Antologías de relatos

El día que se quiera hacer un recorrido serio y riguroso por los itinerarios del cuento en castellano en los últimos quince años, resultará imprescindible remitirse a cuatro recopilaciones, cuatro apuestas, que puso en circulación la editorial Lengua de Trapo.
Tras Páginas amarillas, una propuesta con 38 narradores españoles para el 2000, Líneas aéreas, una generosa y valiente antología de narradores hispanoamericanos para el siglo XXI.
Esa, la del relato corto, es una línea por la que ha apostado la editorial desde el principio.

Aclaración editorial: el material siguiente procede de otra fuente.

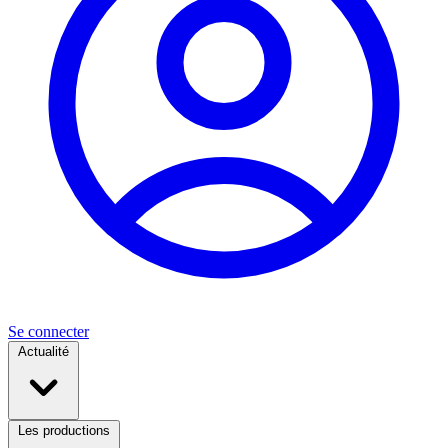
Se connecter
Actualité
Les productions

No hay más que recordar que su lanzamiento se produjo con Trece historias breves, trece viajes al misterio y a la elipsis de la mano de Juan Bonilla, Jesús Ferrero o Enrique Vila-Matas.
Y no solo de esos volúmenes colectivos se nutre el fondo editorial de Lengua de Trapo.
Hay en su catálogo una joya narrartiva de Francisco Nieva, Argumentario clásico, que debería ser de uso obligado en las escuelas de escritores y en los talleres literarios.
Indispensable me parece también, para conocer el panorama de la nueva narrativa portuguesa, la antología publicada con el título Alta velocidad.